Fecho com H. G. Wells, quando ele dizia, em A Máquina do Tempo, sobre a indolente e passiva raça dos Elois: “A segurança excessiva em que viviam os habitantes do Mundo Superior os conduzira a um lento processo de degeneração, fazendo com que diminuíssem em tamanho, em força e em inteligência. (...) Pela primeira vez comecei a perceber uma consequência bizarra dos esforços sociais nos quais estamos mergulhados em nossa época. E não obstante é uma consequência bastante lógica. A força é um resultado da necessidade; a segurança conduz ao enfraquecimento. O esforço para melhorar as condições de vida – o verdadeiro processo civilizatório que torna a vida cada vez mais segura – tinha avançado até atingir o clímax. Cada triunfo conjunto da humanidade sobre a Natureza tinha sido logo seguido por outro. Coisas que hoje não passam de sonhos tinham se transformado em projetos que alguém levou a cabo. E o resultado era aquele! (...) Mas com essa mudança de condições vem, inevitavelmente, a necessidade de adaptação às novas condições produzidas pelas mudanças. Qual é, a menos que nossa ciência biológica seja uma montanha de erros, a causa da inteligência e do vigor da raça humana?

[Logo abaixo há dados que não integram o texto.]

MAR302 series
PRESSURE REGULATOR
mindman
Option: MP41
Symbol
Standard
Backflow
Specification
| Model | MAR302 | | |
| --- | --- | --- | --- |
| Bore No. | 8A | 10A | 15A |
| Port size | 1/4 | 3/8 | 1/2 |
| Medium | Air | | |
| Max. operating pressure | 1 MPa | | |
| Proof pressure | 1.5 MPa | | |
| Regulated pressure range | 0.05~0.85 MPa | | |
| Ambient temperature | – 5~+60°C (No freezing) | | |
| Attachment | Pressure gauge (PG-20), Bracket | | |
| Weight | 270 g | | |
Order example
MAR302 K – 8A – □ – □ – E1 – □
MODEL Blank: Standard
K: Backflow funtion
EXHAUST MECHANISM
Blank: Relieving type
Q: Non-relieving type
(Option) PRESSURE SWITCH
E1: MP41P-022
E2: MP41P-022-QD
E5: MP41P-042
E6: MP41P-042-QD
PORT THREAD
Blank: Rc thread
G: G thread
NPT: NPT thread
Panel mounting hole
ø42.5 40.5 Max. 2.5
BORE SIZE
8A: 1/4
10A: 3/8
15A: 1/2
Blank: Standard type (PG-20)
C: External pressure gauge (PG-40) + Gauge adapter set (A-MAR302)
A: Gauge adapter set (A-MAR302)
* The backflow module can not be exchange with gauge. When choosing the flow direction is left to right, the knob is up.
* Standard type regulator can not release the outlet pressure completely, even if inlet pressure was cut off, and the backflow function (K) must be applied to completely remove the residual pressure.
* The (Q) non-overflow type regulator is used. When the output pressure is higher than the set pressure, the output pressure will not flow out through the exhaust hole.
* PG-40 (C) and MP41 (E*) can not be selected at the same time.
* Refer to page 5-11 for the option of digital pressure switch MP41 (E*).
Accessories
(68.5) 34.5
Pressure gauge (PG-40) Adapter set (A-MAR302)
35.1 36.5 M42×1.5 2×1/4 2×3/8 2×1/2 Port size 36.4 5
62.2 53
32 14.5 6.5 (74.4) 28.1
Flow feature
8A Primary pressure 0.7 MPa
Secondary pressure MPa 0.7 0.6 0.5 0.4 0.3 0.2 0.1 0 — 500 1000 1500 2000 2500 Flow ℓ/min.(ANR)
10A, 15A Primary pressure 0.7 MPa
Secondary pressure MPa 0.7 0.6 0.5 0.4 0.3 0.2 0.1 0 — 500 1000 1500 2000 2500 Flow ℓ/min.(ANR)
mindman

Uma vida livre enfrentando condições adversas, condições nas quais os indivíduos ativos, fortes e sagazes sobrevivem, e os fracos são condenados; condições que premiam a capacidade dos homens para o esforço conjunto e solidário, além do auto-controle, da paciência, da capacidade de decidir.”

O progresso está nos destruindo, mas as catástrofes nos salvarão.